Dogs and Dining on Lincoln Road: Dodge Them or Love Them?
Dog Dodger say:
Dogs and fine dinning don't mix. Everyone's favorite local restaurant strip for flauntin; Lincoln Road. The street often resembles a canine fashion show or parade of sorts. Many store and restaurant fronts even offer water-filled dog bowls for overheated canine supermodels.
But just because the touristy street welcomes pooches of all breeds, this doesn't mean that everyone else does. The appeal of the area is to eat outside. Yet diners must also often share their eating space with smelly and sloppy mutts. Some of these opt to mark their territory at eaters' feet. And meal time conversation is tough to maintain amidst baritone barks. Then there is the leash lasso. When "Fluffly" or "Maximilius" uses leash slack to race around several tables and chairs, inescapable, dog-made labyrinths are created. Plate-balancing servers trip, and meals are ruined.

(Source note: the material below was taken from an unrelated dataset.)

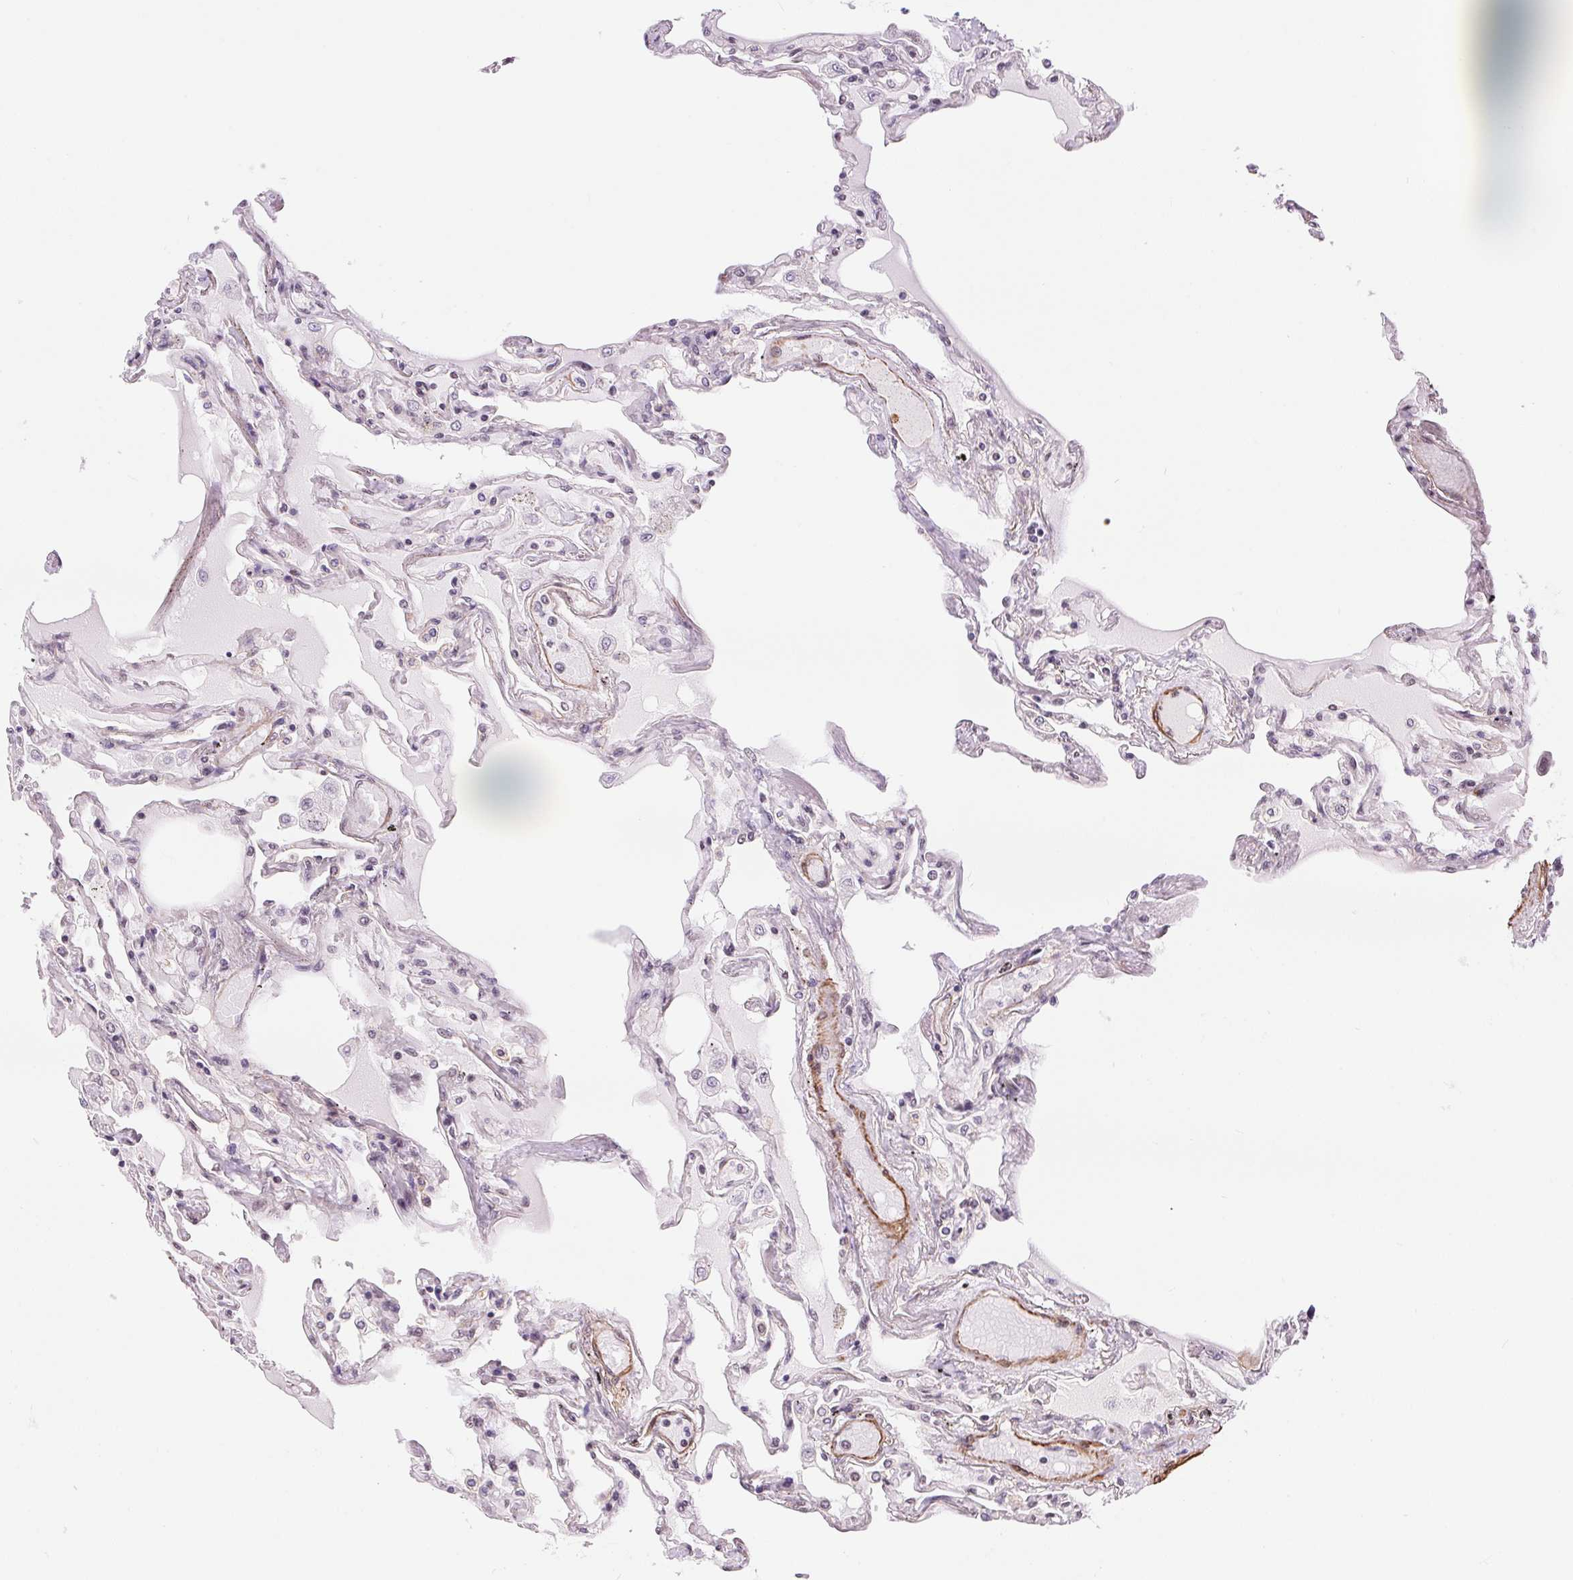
{"staining": {"intensity": "negative", "quantity": "none", "location": "none"}, "tissue": "lung", "cell_type": "Alveolar cells", "image_type": "normal", "snomed": [{"axis": "morphology", "description": "Normal tissue, NOS"}, {"axis": "morphology", "description": "Adenocarcinoma, NOS"}, {"axis": "topography", "description": "Cartilage tissue"}, {"axis": "topography", "description": "Lung"}], "caption": "Image shows no significant protein staining in alveolar cells of benign lung.", "gene": "BCAT1", "patient": {"sex": "female", "age": 67}}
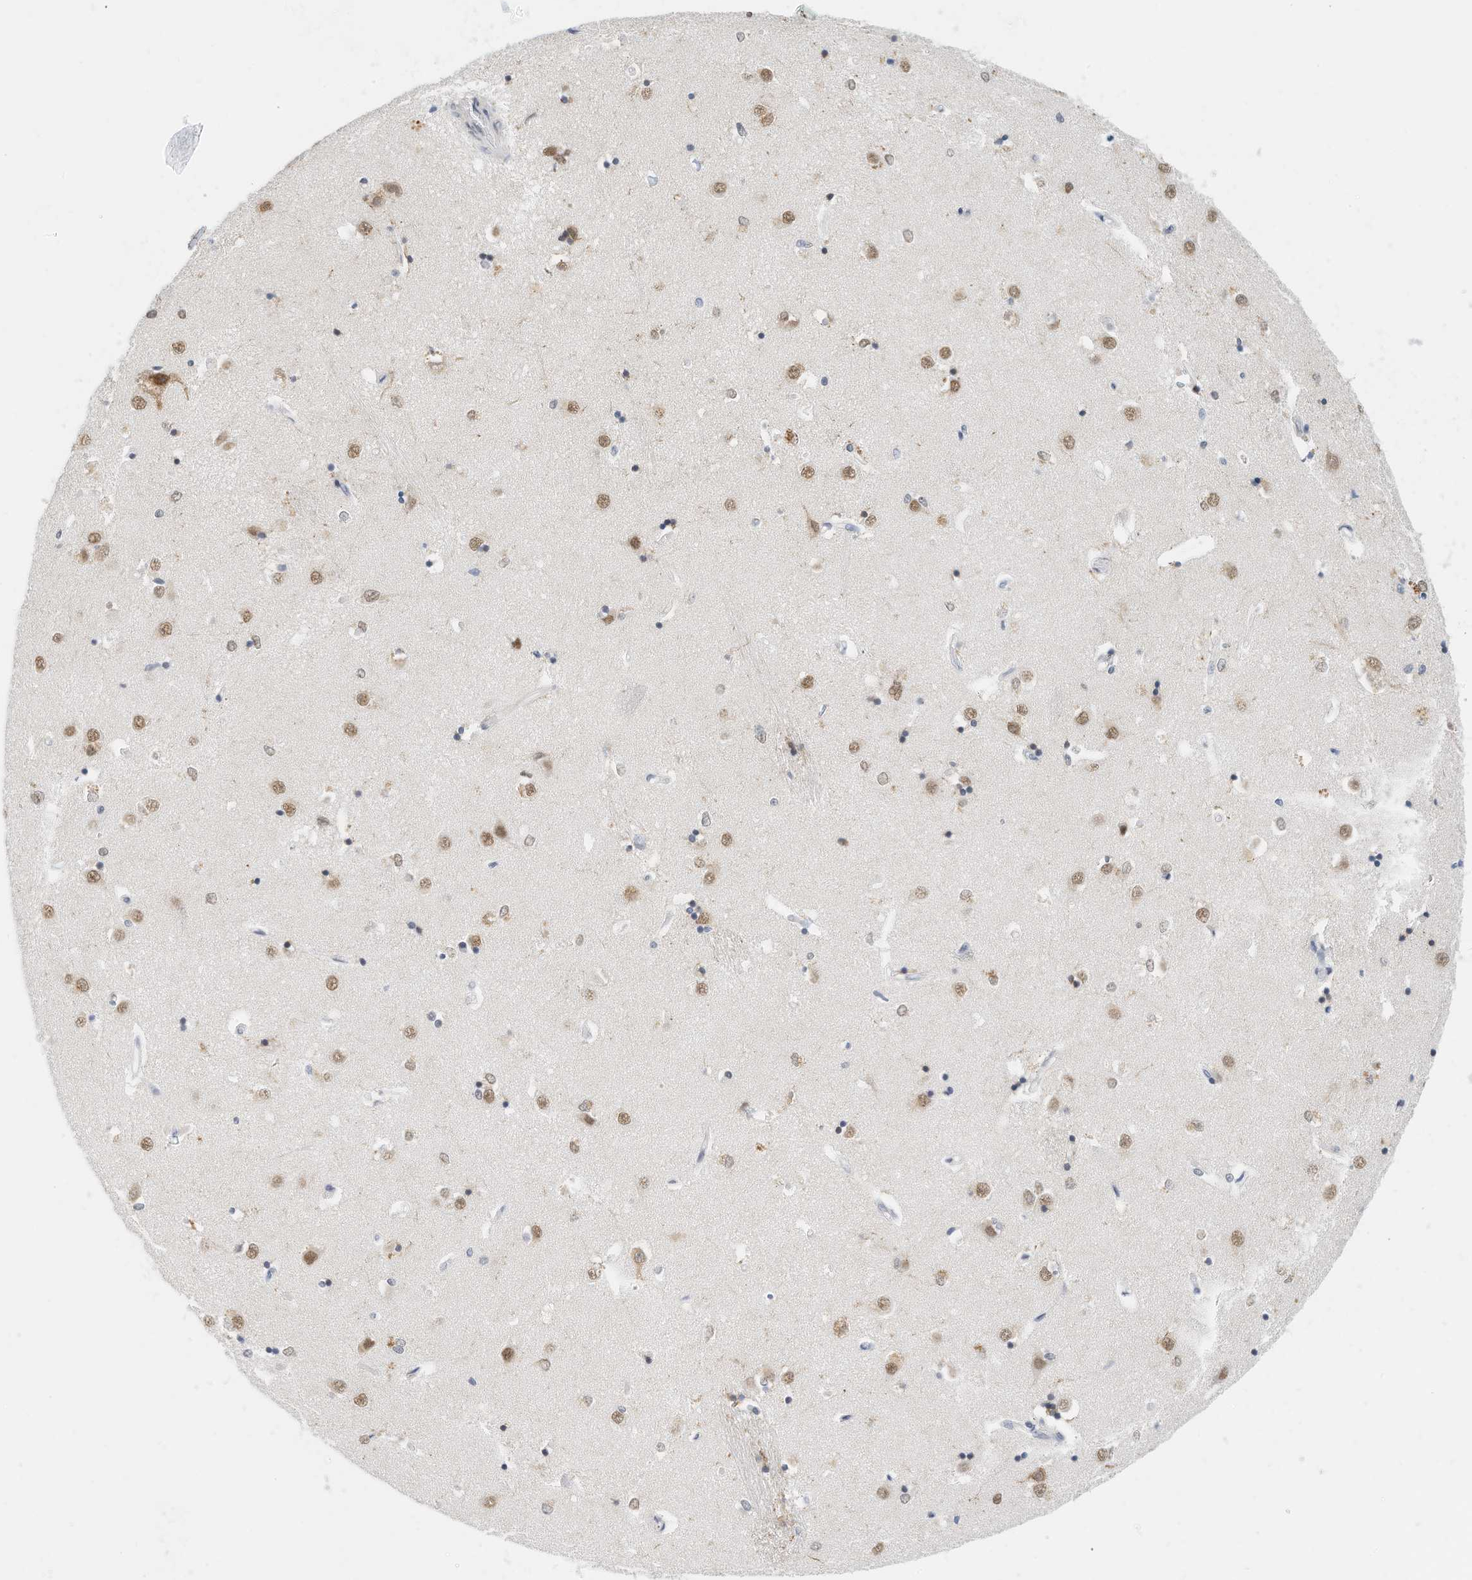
{"staining": {"intensity": "negative", "quantity": "none", "location": "none"}, "tissue": "caudate", "cell_type": "Glial cells", "image_type": "normal", "snomed": [{"axis": "morphology", "description": "Normal tissue, NOS"}, {"axis": "topography", "description": "Lateral ventricle wall"}], "caption": "This image is of unremarkable caudate stained with IHC to label a protein in brown with the nuclei are counter-stained blue. There is no staining in glial cells.", "gene": "ARHGAP28", "patient": {"sex": "male", "age": 45}}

Well-trained, groomed and pocket-size pets aren't the problem. But to those individuals who own unruly, smelly, over-size and untrained dogs we say this:Keep them away from restaurants. Or, put them in your purse like a proper Miami socialite.
-- Danielle Alvarez
Dog Lover says:
Dogs and fine dining don't mix. Agreed. But when did Lincoln Road become fine dining? This pedestrian "mall" is indeed a parade of fashion tragedy of the human kind. Little "Fido" on his leash is the least of our complaints. Unruly skateboarders belong on a ramp in Kendall. Drunk cyclists urge you out of their way with annoying bell ringing/ And then there's that family of 25 from Brazil who stops in the middle of Lincoln to discuss whether they should go to the Britto or Apple store. A baritone bark is muffled in this crowd.
The appeal of eating outside is quickly diminished for a pooch and its owner by the groups of smokers who, in their late night regalia, share loud tales of their conquests while blowing more smoke than the cruise ships docked at port. Is that dry ice for effect on my plate? No ma'am, that's just the folks at the table next to you relighting their cigarette.
Try not to sit downwind -- you may go deaf and blind at the same time.
Well trained pets are not the problem. Agreed. But pocket-size? No pooch should be carried in a purse. Even the most stylish Miami socialite will agree that no accessory is effective if hidden in a purse.